- **Sezione testo**
==========

Offerte reali



      Il Collega Vincenzo Castellano, già a suo tempo giustamente celebre per i suoi vittoriosi ricorsi in materia di percentuale, ci invia una interessante sentenza (cliccare per credere) del tribunale di Vasto, al quale è addetto, in materia di compenso delle offerte reali.

      La questione richiede un minimo di spiegazione per evitare che una lettura affrettata del provvedimento induca ad un’interpretazione contraria a quella corretta.

        Il Collega è un fautore della tesi che non tutte le attività svolte dall’U.G. sono soggette alle nostre tariffe ordinarie e ritiene che alcune prestazioni, come appunto le offerte reali siano “parallele” a quelle propriamente di istituto, tali da rientrare nell’ambito del lavoro autonomo, sia pure svolto in qualità di pubblico ufficiale.

==========

- **Dati forniti**

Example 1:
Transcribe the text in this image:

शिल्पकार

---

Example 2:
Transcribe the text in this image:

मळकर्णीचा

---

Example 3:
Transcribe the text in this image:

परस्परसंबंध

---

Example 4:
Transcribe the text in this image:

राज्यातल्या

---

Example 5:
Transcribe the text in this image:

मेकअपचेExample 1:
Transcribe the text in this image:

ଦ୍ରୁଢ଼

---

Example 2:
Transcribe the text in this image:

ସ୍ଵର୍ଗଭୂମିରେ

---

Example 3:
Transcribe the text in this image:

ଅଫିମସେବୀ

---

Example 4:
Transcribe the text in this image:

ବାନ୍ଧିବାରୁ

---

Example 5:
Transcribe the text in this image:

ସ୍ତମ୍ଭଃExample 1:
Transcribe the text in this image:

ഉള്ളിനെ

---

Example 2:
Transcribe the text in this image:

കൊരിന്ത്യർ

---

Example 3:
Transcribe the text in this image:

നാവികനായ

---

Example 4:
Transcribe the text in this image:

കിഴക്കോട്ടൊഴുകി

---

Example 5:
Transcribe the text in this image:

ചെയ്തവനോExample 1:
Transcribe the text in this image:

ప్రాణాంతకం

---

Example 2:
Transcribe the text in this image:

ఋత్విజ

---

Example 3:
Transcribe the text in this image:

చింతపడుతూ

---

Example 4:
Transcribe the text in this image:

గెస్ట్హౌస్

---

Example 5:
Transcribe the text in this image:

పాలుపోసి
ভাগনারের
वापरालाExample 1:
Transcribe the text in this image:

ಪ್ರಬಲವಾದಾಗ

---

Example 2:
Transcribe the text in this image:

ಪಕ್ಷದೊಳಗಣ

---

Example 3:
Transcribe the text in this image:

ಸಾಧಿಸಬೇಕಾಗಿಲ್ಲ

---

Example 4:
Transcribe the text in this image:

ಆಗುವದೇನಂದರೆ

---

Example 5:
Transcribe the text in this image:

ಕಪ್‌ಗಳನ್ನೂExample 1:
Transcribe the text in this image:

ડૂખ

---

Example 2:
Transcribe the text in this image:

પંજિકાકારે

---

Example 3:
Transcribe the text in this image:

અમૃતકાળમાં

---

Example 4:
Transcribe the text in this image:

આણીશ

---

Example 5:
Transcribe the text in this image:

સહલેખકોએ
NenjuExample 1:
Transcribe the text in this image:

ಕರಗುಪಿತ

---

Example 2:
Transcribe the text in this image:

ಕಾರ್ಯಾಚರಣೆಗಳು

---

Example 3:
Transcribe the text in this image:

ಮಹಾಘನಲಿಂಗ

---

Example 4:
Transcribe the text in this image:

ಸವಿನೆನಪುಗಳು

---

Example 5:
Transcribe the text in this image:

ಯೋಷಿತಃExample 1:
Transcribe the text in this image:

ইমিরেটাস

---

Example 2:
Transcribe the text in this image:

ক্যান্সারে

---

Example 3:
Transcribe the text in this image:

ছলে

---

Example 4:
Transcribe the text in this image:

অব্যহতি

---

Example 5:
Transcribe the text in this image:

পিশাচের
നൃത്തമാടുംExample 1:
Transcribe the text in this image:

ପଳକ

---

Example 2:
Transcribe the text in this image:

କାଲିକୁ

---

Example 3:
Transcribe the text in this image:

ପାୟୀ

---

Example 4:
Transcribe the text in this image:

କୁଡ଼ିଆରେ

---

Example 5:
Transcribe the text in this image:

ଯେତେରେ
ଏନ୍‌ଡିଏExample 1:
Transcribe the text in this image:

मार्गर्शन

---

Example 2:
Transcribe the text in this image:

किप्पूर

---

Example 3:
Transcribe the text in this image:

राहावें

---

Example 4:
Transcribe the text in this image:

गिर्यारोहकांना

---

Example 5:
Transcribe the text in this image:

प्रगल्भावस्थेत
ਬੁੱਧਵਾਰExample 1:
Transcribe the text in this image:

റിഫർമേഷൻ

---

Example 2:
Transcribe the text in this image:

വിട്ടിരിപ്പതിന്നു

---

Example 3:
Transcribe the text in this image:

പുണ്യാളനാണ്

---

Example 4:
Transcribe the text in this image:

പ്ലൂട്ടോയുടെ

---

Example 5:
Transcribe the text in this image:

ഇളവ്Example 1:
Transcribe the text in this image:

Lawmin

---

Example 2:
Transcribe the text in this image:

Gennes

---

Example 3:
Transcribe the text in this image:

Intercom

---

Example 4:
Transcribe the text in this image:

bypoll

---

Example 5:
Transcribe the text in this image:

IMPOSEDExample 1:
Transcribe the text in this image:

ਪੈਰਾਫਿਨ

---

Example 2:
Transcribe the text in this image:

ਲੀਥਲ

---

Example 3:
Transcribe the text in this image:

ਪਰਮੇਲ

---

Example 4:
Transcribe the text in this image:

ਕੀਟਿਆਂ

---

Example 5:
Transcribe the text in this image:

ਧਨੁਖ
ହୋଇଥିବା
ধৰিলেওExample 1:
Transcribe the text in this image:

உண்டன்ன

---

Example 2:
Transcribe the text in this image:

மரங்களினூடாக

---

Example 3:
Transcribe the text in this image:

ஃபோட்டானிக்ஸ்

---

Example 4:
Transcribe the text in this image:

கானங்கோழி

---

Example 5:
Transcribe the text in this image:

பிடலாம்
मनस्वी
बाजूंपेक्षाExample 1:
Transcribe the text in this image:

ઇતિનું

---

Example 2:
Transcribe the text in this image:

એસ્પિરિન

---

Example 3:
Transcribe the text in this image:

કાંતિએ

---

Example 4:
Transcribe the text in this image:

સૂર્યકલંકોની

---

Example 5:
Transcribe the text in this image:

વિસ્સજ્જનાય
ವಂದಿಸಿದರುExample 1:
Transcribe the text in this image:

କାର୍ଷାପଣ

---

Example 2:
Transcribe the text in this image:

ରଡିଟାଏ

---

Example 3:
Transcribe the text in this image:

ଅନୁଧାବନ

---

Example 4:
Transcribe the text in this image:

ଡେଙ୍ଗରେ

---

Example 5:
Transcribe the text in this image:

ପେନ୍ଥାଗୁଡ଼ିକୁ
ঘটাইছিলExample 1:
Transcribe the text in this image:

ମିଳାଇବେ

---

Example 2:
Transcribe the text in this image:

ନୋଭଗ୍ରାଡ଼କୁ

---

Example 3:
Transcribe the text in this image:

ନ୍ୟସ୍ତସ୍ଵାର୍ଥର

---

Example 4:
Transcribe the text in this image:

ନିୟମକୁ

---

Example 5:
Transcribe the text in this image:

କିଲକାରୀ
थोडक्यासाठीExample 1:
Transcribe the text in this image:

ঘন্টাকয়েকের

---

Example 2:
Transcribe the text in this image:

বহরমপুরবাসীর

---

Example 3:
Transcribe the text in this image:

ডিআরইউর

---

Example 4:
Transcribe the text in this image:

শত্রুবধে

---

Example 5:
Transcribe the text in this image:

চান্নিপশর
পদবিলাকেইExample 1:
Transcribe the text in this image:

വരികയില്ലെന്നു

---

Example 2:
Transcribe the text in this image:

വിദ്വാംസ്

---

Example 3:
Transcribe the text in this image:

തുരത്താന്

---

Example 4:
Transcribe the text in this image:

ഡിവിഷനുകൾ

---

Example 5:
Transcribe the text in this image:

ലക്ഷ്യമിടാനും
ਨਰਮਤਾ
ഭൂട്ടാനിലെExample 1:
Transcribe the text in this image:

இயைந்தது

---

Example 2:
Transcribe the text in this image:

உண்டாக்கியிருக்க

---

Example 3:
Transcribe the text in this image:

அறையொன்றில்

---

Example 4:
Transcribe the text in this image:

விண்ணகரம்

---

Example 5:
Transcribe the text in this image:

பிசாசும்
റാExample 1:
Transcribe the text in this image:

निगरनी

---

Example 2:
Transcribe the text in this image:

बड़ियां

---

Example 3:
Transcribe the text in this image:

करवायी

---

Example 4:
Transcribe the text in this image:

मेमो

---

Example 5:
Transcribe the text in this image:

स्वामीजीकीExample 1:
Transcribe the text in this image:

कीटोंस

==========

- **Istruzioni**
1) Nel testo sulle offerte reali, a quale tribunale è addetto il collega Vincenzo Castellano?
2) Riporta dal testo sulle offerte reali il passo che comincia con "Il Collega Vincenzo" e prosegue fino a "di pubblico ufficiale.".

- **Risposte fornite**
1) Al tribunale di Vasto.

2)
Il Collega Vincenzo Castellano, già a suo tempo giustamente celebre per i suoi vittoriosi ricorsi in materia di percentuale, ci invia una interessante sentenza (cliccare per credere) del tribunale di Vasto, al quale è addetto, in materia di compenso delle offerte reali.

      La questione richiede un minimo di spiegazione per evitare che una lettura affrettata del provvedimento induca ad un’interpretazione contraria a quella corretta.

        Il Collega è un fautore della tesi che non tutte le attività svolte dall’U.G. sono soggette alle nostre tariffe ordinarie e ritiene che alcune prestazioni, come appunto le offerte reali siano “parallele” a quelle propriamente di istituto, tali da rientrare nell’ambito del lavoro autonomo, sia pure svolto in qualità di pubblico ufficiale.